--- WHAT IS REQUIRED ---
Copy every entry below exactly as it appears, leaving out the images.

--- Named joint coordinates ---
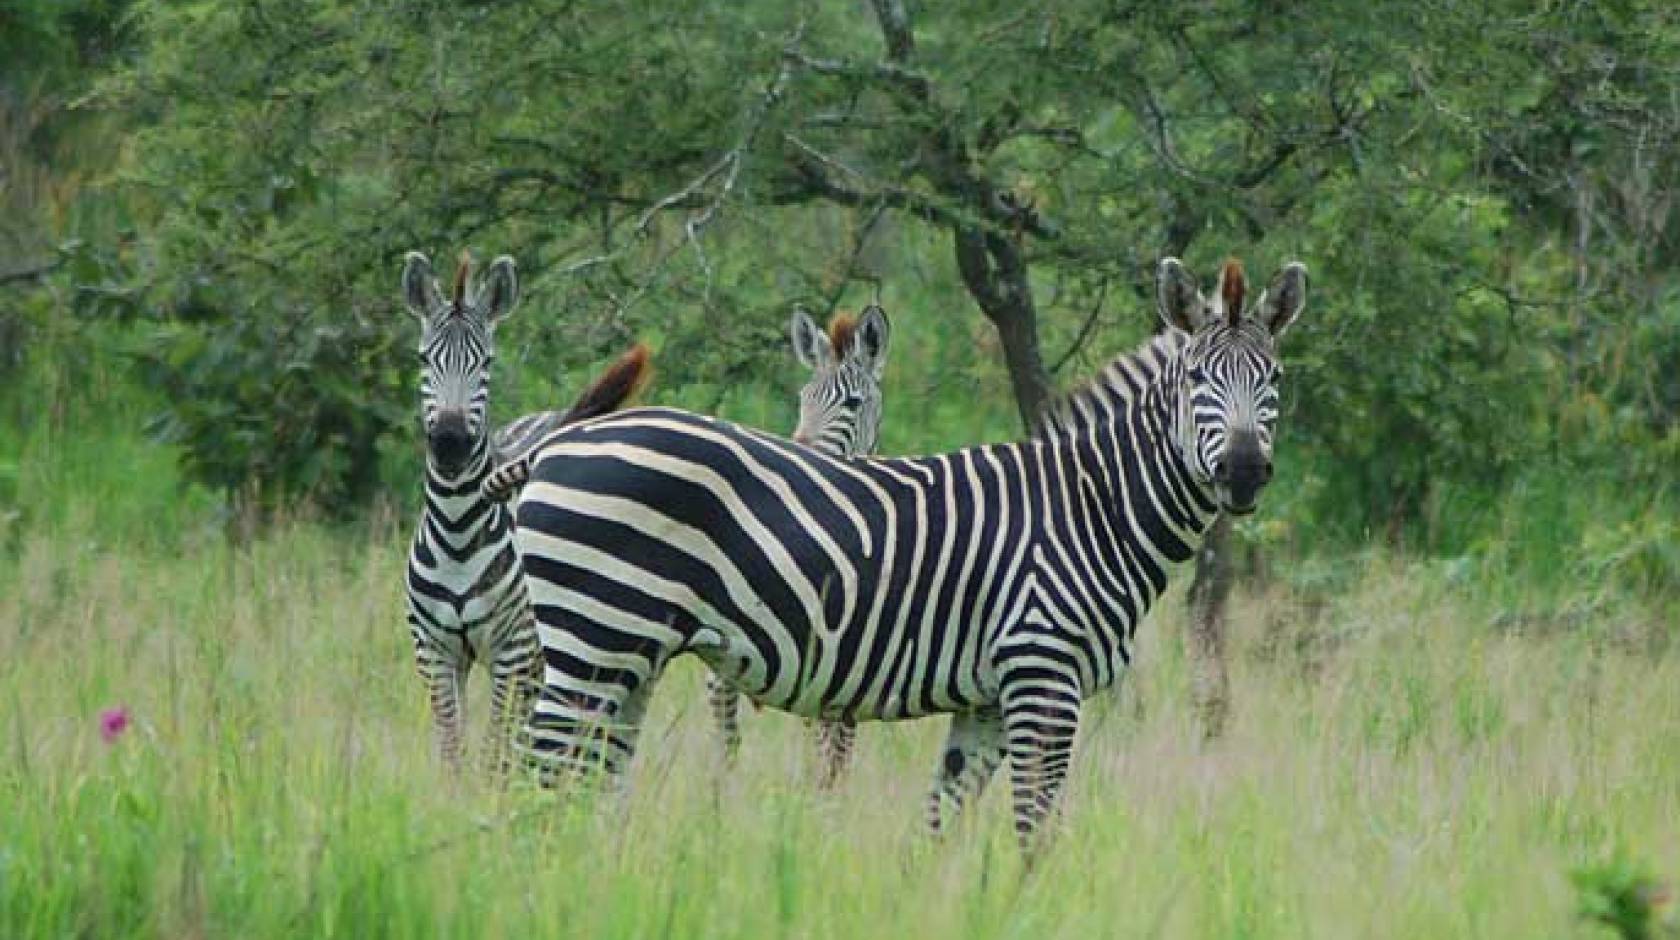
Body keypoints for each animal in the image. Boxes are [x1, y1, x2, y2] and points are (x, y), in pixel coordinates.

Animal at [401, 249, 649, 772]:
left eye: (487, 362)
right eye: (423, 359)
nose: (450, 443)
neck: (456, 531)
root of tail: (556, 419)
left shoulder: (510, 652)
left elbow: (494, 751)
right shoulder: (434, 652)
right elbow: (452, 750)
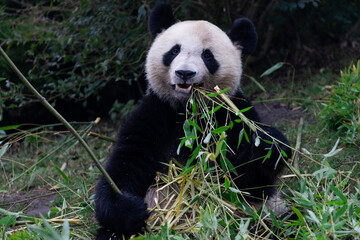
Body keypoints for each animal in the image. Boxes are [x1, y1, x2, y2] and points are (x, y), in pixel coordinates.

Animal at [94, 2, 292, 240]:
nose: (185, 73)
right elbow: (125, 167)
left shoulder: (232, 117)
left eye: (208, 56)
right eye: (174, 51)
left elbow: (248, 184)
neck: (188, 111)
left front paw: (269, 143)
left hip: (264, 216)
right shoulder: (153, 115)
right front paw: (129, 208)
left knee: (280, 222)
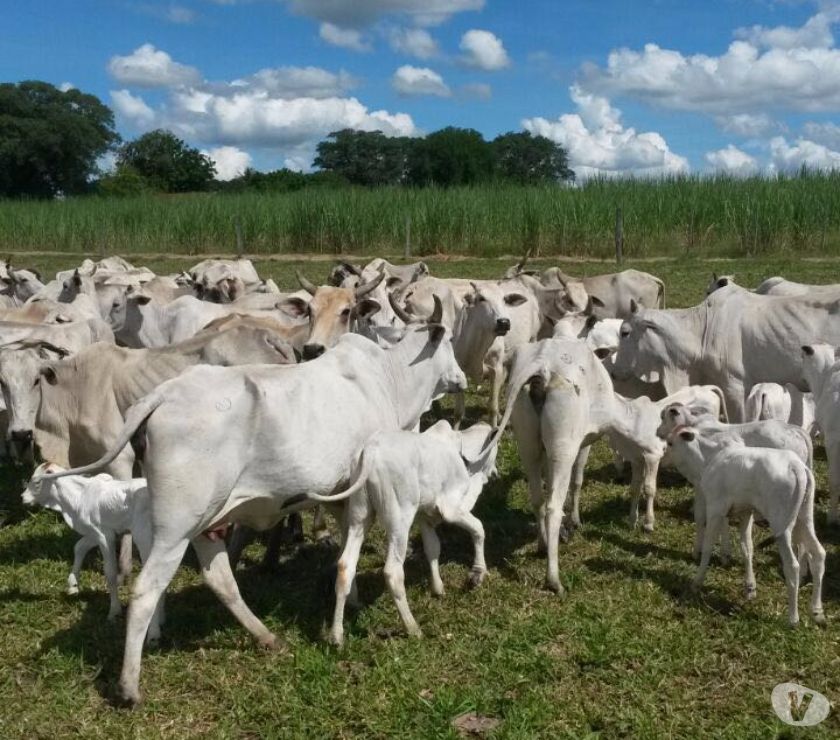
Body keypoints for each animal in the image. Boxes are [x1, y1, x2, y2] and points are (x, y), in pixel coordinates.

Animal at [43, 297, 466, 705]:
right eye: (447, 341)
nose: (461, 378)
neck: (389, 379)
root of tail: (162, 395)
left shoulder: (341, 494)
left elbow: (346, 544)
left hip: (206, 521)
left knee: (220, 578)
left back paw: (266, 637)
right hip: (175, 527)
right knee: (147, 590)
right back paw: (130, 686)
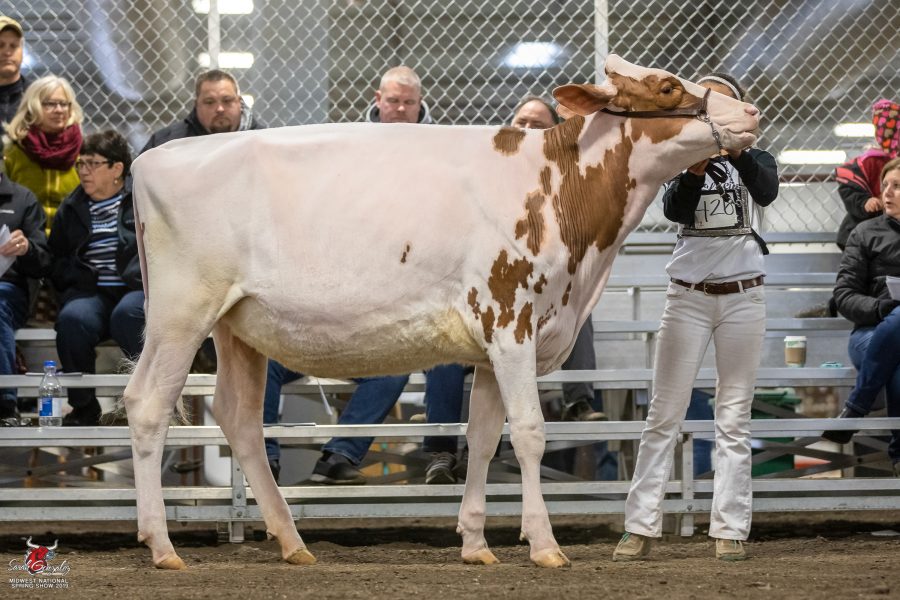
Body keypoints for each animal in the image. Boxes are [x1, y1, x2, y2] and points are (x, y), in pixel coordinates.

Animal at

--- TASK RESPONSE ---
Body keypoints for each animal in the image. Boxes are [x1, y1, x2, y2] and points are (x, y), in pixel coordinates.

Animal at [401, 249, 649, 772]:
left eye: (487, 362)
right eye: (423, 359)
nose: (450, 443)
neck: (456, 531)
root of tail: (556, 419)
left shoulder: (510, 652)
left elbow: (494, 751)
right shoulder: (434, 652)
right elbow: (452, 750)
Body keypoints for each animal in the image. Boxes are [x1, y1, x2, y2] and points are (x, y), in pixel coordinates.

Animal at [94, 2, 292, 240]:
nose: (185, 73)
right elbow: (125, 167)
left shoulder: (232, 117)
left eye: (208, 56)
right eye: (174, 51)
left elbow: (248, 184)
neck: (188, 111)
left front paw: (269, 143)
left hip: (264, 216)
right shoulder: (153, 115)
right front paw: (129, 208)
left knee: (280, 222)
Body keypoints for each animal in the image. Boxes are [x1, y1, x2, y2] and points are (x, y), in pixel coordinates.

Animal at [43, 297, 466, 705]:
right eye: (447, 341)
nose: (461, 378)
neck: (389, 379)
root of tail: (162, 395)
left shoulder: (341, 494)
left elbow: (346, 544)
left hip: (206, 521)
left knee: (220, 578)
left back paw: (266, 637)
right hip: (175, 527)
right knee: (147, 590)
right back paw: (130, 686)
Body keypoints for each animal in the image. Boxes are [x1, y1, x2, y2] and points are (x, y), in pixel coordinates.

Animal at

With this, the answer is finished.